- Written task A:
In the Kafka post below, which image does the compose file use for the ZooKeeper service?

- Excerpt:
* * *

Kafka Experiments

Hey everyone,

Here is a small blog post regarding Kafka experiments and “foundations” I've started working on. I will also take the opportunity to thank Maxence S. (https://twitter.com/maxenceschmitt) for his precious help on this topic.

Instanciating the Jungle!

ZooKeeper and Kafka

First off, I instanciated a Kafka (and ZooKeeper) instance

version: '2'

services:
  zookeeper:
    image: wurstmeister/zookeeper:3.4.6
    expose:
    - "2181"

  kafka:
    image: wurstmeister/kafka:2.11-2.0.0
    depends_on:
    - zookeeper
    ports:
    - "9092:9092"
    environment:
      KAFKA_ADVERTISED_LISTENERS: PLAINTEXT://localhost:9092
      KAFKA_LISTENERS: PLAINTEXT://0.0.0.0:9092
      KAFKA_ZOOKEEPER_CONNECT: zookeeper:2181

Then, I basically only had to call some docker-compose-fu and.. the job was pretty much done.

* * *

- Data rows:
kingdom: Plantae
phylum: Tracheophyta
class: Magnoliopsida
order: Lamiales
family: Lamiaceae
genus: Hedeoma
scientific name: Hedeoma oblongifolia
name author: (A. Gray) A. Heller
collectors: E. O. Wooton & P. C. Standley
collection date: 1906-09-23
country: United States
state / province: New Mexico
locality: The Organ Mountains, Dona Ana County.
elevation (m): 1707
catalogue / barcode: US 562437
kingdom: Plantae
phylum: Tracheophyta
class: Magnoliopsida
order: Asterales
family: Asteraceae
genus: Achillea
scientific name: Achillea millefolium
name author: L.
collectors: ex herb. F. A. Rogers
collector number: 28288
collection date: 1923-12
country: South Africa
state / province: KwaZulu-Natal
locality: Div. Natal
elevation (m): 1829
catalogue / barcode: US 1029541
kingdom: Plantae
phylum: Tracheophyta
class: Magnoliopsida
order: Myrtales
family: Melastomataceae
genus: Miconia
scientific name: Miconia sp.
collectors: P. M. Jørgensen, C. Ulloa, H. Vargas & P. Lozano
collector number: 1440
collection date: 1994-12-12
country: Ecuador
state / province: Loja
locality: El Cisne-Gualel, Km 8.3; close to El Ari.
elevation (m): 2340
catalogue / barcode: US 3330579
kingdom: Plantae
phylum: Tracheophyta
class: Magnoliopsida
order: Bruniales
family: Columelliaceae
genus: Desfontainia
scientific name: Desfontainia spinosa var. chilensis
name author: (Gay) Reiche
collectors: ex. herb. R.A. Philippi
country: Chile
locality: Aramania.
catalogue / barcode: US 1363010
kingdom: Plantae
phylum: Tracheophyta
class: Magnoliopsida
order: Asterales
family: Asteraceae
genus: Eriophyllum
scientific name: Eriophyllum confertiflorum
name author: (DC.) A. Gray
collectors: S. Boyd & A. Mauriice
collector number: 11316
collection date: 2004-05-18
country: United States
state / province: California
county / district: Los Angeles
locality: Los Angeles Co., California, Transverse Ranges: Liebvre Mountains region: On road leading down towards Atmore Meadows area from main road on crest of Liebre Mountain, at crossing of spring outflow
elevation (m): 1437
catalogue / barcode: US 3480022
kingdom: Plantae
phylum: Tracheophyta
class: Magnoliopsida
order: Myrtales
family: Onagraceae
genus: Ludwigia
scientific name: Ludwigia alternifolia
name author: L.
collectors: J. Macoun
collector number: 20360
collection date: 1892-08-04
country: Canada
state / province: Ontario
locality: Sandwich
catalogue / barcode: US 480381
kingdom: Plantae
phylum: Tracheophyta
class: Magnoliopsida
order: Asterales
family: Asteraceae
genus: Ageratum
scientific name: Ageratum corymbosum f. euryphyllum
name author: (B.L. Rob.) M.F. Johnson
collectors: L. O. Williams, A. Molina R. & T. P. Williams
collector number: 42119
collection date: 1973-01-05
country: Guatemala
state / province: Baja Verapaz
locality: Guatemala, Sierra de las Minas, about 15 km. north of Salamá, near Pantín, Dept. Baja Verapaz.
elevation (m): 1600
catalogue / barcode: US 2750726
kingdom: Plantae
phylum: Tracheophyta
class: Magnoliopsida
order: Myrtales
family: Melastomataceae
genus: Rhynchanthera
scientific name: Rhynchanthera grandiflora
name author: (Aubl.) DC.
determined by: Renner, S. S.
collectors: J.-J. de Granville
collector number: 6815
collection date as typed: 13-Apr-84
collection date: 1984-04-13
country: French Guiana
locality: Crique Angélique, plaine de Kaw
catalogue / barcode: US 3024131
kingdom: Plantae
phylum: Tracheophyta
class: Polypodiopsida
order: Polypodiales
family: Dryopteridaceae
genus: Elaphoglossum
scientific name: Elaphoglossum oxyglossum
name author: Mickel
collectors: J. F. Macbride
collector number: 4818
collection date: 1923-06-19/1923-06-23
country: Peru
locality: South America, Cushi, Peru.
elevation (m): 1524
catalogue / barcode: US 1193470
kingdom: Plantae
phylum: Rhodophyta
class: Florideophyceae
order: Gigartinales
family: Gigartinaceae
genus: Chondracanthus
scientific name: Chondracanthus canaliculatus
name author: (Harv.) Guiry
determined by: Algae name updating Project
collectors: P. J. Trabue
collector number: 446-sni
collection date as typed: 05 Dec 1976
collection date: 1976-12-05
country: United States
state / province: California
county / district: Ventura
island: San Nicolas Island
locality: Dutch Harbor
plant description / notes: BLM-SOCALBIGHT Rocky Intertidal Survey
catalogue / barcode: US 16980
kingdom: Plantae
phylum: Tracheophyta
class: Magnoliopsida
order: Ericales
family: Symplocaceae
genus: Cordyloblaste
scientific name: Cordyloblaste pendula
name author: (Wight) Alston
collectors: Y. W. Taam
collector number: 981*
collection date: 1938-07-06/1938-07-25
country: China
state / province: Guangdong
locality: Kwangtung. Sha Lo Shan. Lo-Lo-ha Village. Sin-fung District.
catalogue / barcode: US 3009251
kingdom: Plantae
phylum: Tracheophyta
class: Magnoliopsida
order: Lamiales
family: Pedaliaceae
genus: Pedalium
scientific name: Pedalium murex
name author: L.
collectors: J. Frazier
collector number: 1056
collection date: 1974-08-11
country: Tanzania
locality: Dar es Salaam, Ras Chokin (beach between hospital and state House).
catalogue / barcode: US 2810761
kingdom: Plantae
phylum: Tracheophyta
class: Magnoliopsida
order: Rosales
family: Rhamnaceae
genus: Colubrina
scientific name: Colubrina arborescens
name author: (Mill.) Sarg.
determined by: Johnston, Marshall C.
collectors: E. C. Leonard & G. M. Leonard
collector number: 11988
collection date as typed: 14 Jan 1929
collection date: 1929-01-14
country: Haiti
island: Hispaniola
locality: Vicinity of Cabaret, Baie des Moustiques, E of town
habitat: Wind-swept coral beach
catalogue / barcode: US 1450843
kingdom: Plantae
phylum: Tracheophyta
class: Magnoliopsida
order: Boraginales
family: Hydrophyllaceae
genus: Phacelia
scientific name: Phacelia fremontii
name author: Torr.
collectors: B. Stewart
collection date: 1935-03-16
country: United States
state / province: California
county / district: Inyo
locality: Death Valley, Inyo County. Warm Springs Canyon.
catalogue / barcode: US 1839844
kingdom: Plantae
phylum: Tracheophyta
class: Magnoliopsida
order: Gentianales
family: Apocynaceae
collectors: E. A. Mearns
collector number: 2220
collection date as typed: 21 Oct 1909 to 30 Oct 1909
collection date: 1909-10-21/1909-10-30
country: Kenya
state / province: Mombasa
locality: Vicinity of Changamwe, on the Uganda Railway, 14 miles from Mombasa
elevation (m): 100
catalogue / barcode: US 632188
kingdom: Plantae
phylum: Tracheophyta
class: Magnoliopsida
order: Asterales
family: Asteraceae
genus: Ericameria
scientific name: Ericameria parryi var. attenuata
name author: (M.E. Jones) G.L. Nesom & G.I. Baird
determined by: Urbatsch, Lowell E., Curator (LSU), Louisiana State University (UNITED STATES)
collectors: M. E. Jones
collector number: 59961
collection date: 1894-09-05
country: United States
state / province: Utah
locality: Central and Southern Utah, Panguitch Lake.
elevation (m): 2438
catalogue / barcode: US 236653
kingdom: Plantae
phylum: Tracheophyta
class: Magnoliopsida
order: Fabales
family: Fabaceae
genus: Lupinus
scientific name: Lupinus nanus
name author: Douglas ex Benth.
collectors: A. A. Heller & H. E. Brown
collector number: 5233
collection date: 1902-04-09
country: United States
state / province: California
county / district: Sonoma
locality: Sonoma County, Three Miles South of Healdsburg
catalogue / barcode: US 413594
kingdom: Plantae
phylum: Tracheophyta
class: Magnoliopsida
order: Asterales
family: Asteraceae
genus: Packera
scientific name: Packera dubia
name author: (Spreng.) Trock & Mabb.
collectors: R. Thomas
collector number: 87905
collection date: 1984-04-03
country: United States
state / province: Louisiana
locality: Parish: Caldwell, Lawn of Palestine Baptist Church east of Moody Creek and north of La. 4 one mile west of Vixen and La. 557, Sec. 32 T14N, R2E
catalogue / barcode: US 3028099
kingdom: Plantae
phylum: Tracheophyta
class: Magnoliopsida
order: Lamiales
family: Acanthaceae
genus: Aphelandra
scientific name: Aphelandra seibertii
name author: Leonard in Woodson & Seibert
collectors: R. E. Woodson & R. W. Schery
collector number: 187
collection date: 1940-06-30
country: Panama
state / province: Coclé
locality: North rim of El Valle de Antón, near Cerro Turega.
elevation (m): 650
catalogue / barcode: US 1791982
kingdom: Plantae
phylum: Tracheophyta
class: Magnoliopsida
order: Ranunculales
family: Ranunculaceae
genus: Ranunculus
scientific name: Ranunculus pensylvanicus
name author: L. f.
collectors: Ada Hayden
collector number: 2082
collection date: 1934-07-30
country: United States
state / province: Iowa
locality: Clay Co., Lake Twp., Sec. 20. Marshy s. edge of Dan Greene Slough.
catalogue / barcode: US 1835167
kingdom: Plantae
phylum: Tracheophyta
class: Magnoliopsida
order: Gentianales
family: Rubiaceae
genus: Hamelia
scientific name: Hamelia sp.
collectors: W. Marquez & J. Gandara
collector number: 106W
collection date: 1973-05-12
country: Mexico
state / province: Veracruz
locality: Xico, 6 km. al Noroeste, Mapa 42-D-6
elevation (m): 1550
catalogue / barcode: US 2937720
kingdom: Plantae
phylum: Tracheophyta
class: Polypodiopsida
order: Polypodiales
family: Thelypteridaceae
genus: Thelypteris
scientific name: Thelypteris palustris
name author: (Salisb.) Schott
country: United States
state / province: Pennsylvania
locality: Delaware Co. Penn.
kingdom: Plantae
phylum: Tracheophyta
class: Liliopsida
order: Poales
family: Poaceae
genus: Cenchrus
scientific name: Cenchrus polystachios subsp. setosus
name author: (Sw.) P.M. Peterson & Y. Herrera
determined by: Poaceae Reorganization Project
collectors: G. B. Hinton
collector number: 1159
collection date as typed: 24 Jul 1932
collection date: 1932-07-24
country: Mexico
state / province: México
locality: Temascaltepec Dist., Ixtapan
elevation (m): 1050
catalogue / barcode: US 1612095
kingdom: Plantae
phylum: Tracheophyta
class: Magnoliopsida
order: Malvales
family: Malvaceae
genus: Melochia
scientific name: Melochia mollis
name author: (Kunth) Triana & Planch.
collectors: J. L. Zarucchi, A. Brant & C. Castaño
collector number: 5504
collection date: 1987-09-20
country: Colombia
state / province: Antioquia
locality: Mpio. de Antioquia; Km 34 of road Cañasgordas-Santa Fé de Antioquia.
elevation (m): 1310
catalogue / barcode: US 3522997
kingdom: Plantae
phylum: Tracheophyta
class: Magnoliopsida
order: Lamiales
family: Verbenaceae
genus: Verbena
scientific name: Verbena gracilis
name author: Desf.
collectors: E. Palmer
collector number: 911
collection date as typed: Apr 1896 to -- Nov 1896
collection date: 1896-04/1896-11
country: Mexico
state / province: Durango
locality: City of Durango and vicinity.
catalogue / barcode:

* * *

- Written task B:
Extract, without changes, the part of the rows that opens with the line containing "collection date: 1934-07-30" and closes with the line containing "genus: Cenchrus", with both of those lines included.

- Complete output A:
wurstmeister/zookeeper:3.4.6

- Complete output B:
collection date: 1934-07-30
country: United States
state / province: Iowa
locality: Clay Co., Lake Twp., Sec. 20. Marshy s. edge of Dan Greene Slough.
catalogue / barcode: US 1835167
kingdom: Plantae
phylum: Tracheophyta
class: Magnoliopsida
order: Gentianales
family: Rubiaceae
genus: Hamelia
scientific name: Hamelia sp.
collectors: W. Marquez & J. Gandara
collector number: 106W
collection date: 1973-05-12
country: Mexico
state / province: Veracruz
locality: Xico, 6 km. al Noroeste, Mapa 42-D-6
elevation (m): 1550
catalogue / barcode: US 2937720
kingdom: Plantae
phylum: Tracheophyta
class: Polypodiopsida
order: Polypodiales
family: Thelypteridaceae
genus: Thelypteris
scientific name: Thelypteris palustris
name author: (Salisb.) Schott
country: United States
state / province: Pennsylvania
locality: Delaware Co. Penn.
kingdom: Plantae
phylum: Tracheophyta
class: Liliopsida
order: Poales
family: Poaceae
genus: Cenchrus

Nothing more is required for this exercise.